**THE PROBLEM**
Make an exact copy of the records, with the pictures left out.

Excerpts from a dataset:
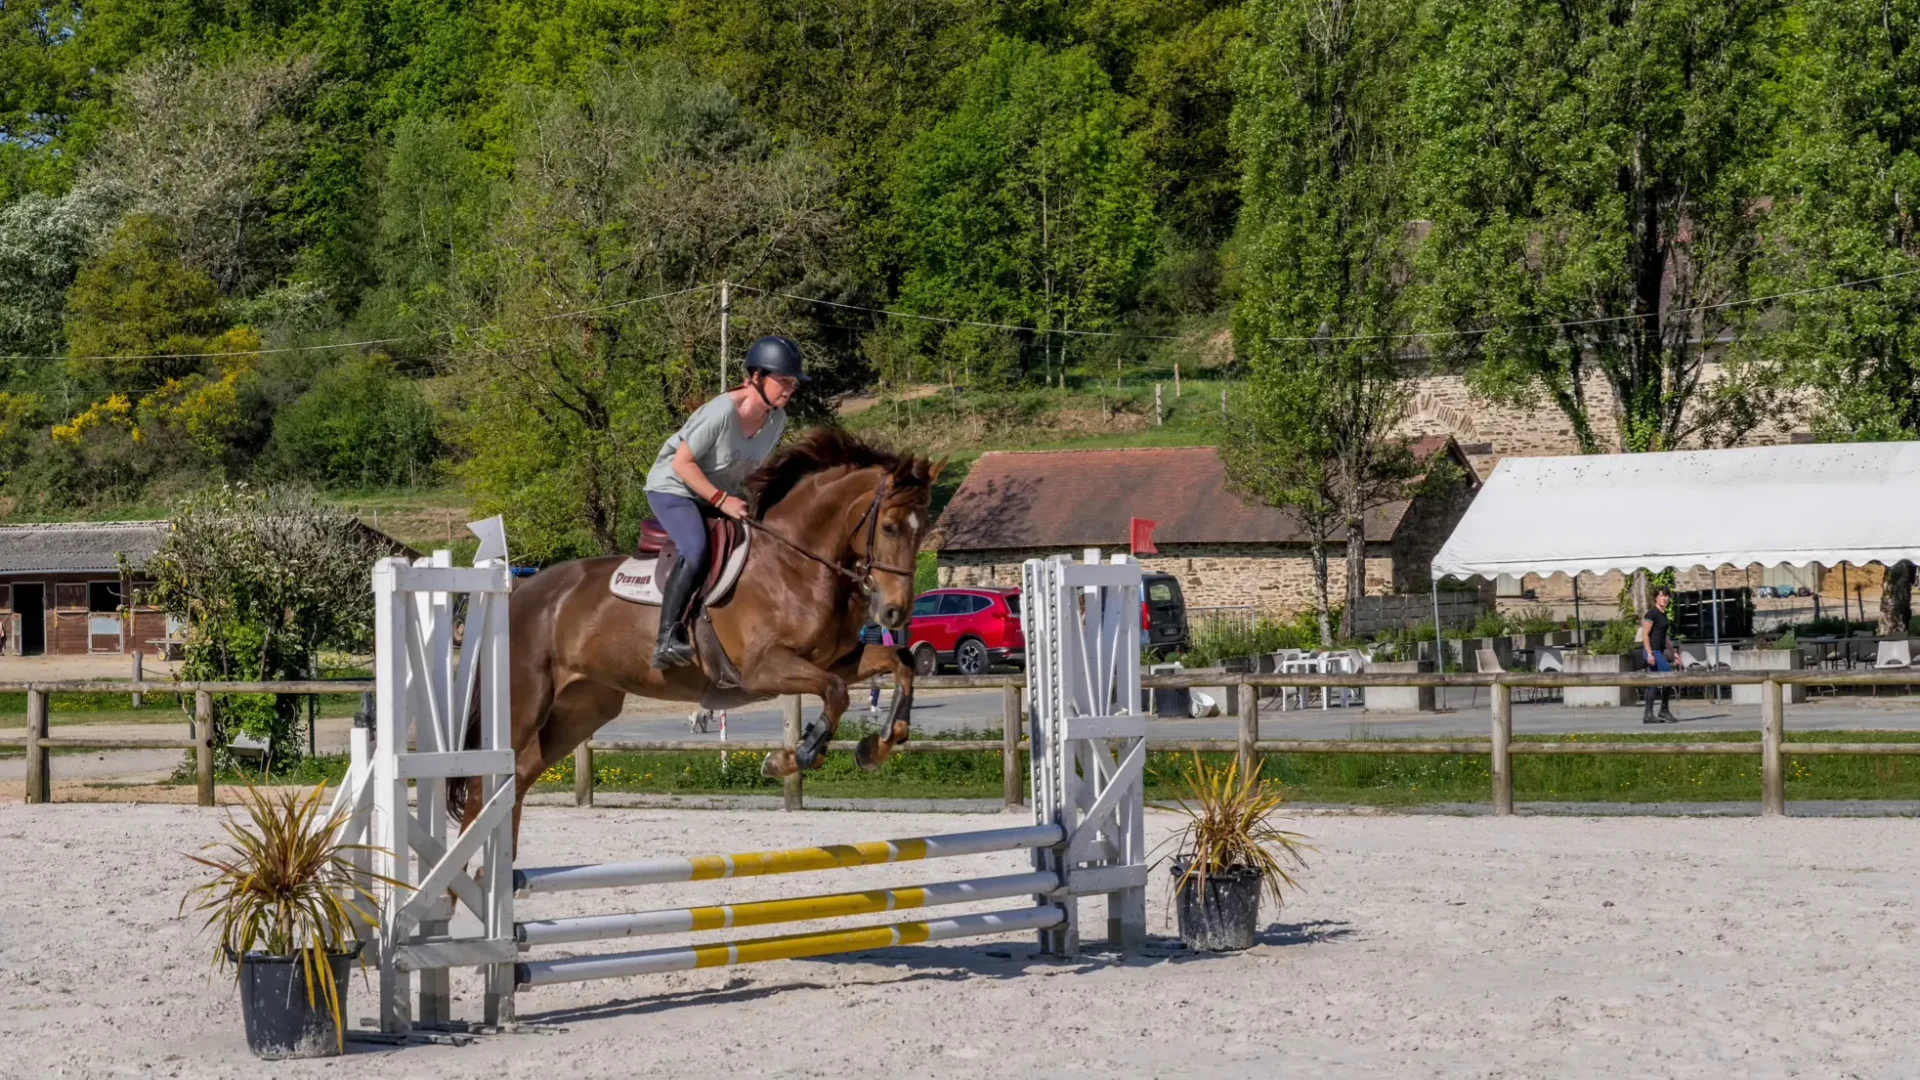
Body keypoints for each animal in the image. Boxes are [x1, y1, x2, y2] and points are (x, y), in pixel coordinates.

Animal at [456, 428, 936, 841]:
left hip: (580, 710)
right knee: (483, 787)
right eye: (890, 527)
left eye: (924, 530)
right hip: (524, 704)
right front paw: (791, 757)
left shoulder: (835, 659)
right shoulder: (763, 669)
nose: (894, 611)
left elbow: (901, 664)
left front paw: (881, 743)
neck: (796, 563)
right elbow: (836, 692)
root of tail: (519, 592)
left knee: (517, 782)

**RESULT FOR THIS TASK**
Body keypoints for each animal in the image. Boxes are [x1, y1, x2, y2] and points are (x, y), in pixel coordinates.

Animal at [456, 428, 936, 841]:
left hip: (580, 710)
right knee: (483, 787)
right eye: (890, 527)
left eye: (924, 530)
right hip: (524, 704)
right front paw: (791, 757)
left shoulder: (835, 659)
right shoulder: (763, 669)
nose: (894, 611)
left elbow: (901, 664)
left front paw: (881, 743)
neck: (796, 563)
right elbow: (836, 692)
root of tail: (519, 592)
left knee: (517, 782)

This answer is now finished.